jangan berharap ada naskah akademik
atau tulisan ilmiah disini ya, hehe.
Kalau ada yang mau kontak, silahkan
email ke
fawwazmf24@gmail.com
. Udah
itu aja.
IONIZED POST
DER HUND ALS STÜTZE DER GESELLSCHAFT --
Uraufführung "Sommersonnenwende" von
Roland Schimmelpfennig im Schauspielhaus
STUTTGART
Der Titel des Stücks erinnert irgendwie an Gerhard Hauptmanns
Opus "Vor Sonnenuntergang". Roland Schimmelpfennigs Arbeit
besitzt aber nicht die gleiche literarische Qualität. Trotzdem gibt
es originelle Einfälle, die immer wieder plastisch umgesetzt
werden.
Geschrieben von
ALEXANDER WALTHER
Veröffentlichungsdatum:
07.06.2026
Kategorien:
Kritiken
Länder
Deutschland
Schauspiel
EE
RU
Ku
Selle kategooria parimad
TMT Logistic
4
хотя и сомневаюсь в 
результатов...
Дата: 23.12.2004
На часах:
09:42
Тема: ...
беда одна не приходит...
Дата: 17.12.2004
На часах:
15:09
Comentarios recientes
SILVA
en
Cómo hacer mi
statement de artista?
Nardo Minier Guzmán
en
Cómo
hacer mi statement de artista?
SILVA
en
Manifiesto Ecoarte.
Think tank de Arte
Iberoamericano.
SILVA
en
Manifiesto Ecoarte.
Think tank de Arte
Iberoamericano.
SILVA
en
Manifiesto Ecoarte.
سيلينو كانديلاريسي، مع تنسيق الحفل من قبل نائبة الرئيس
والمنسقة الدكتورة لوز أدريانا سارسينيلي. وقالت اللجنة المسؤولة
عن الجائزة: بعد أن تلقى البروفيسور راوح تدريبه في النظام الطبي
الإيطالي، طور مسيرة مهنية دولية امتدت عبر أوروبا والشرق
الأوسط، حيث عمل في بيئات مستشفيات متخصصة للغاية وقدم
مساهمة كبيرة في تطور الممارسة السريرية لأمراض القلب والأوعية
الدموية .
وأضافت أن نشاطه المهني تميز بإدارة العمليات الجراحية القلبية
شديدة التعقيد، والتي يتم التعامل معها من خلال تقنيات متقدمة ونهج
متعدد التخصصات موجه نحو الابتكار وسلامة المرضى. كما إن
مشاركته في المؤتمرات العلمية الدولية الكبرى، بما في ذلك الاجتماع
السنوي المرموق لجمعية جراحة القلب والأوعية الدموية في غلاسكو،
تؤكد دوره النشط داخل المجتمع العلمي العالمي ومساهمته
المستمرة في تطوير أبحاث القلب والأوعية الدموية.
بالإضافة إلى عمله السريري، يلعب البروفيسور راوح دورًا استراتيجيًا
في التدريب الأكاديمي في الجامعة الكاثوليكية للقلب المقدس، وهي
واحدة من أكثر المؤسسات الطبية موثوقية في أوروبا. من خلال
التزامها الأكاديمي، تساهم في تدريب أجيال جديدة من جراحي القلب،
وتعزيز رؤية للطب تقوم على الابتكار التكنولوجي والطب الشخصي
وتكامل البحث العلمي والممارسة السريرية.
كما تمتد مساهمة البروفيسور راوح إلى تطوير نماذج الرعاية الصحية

Exercise: Retype the listing above exactly as it appears.

Result of this task:
jangan berharap ada naskah akademik
atau tulisan ilmiah disini ya, hehe.
Kalau ada yang mau kontak, silahkan
email ke
fawwazmf24@gmail.com
. Udah
itu aja.
IONIZED POST
DER HUND ALS STÜTZE DER GESELLSCHAFT --
Uraufführung "Sommersonnenwende" von
Roland Schimmelpfennig im Schauspielhaus
STUTTGART
Der Titel des Stücks erinnert irgendwie an Gerhard Hauptmanns
Opus "Vor Sonnenuntergang". Roland Schimmelpfennigs Arbeit
besitzt aber nicht die gleiche literarische Qualität. Trotzdem gibt
es originelle Einfälle, die immer wieder plastisch umgesetzt
werden.
Geschrieben von
ALEXANDER WALTHER
Veröffentlichungsdatum:
07.06.2026
Kategorien:
Kritiken
Länder
Deutschland
Schauspiel
EE
RU
Ku
Selle kategooria parimad
TMT Logistic
4
хотя и сомневаюсь в 
результатов...
Дата: 23.12.2004
На часах:
09:42
Тема: ...
беда одна не приходит...
Дата: 17.12.2004
На часах:
15:09
Comentarios recientes
SILVA
en
Cómo hacer mi
statement de artista?
Nardo Minier Guzmán
en
Cómo
hacer mi statement de artista?
SILVA
en
Manifiesto Ecoarte.
Think tank de Arte
Iberoamericano.
SILVA
en
Manifiesto Ecoarte.
Think tank de Arte
Iberoamericano.
SILVA
en
Manifiesto Ecoarte.
سيلينو كانديلاريسي، مع تنسيق الحفل من قبل نائبة الرئيس
والمنسقة الدكتورة لوز أدريانا سارسينيلي. وقالت اللجنة المسؤولة
عن الجائزة: بعد أن تلقى البروفيسور راوح تدريبه في النظام الطبي
الإيطالي، طور مسيرة مهنية دولية امتدت عبر أوروبا والشرق
الأوسط، حيث عمل في بيئات مستشفيات متخصصة للغاية وقدم
مساهمة كبيرة في تطور الممارسة السريرية لأمراض القلب والأوعية
الدموية .
وأضافت أن نشاطه المهني تميز بإدارة العمليات الجراحية القلبية
شديدة التعقيد، والتي يتم التعامل معها من خلال تقنيات متقدمة ونهج
متعدد التخصصات موجه نحو الابتكار وسلامة المرضى. كما إن
مشاركته في المؤتمرات العلمية الدولية الكبرى، بما في ذلك الاجتماع
السنوي المرموق لجمعية جراحة القلب والأوعية الدموية في غلاسكو،
تؤكد دوره النشط داخل المجتمع العلمي العالمي ومساهمته
المستمرة في تطوير أبحاث القلب والأوعية الدموية.
بالإضافة إلى عمله السريري، يلعب البروفيسور راوح دورًا استراتيجيًا
في التدريب الأكاديمي في الجامعة الكاثوليكية للقلب المقدس، وهي
واحدة من أكثر المؤسسات الطبية موثوقية في أوروبا. من خلال
التزامها الأكاديمي، تساهم في تدريب أجيال جديدة من جراحي القلب،
وتعزيز رؤية للطب تقوم على الابتكار التكنولوجي والطب الشخصي
وتكامل البحث العلمي والممارسة السريرية.
كما تمتد مساهمة البروفيسور راوح إلى تطوير نماذج الرعاية الصحية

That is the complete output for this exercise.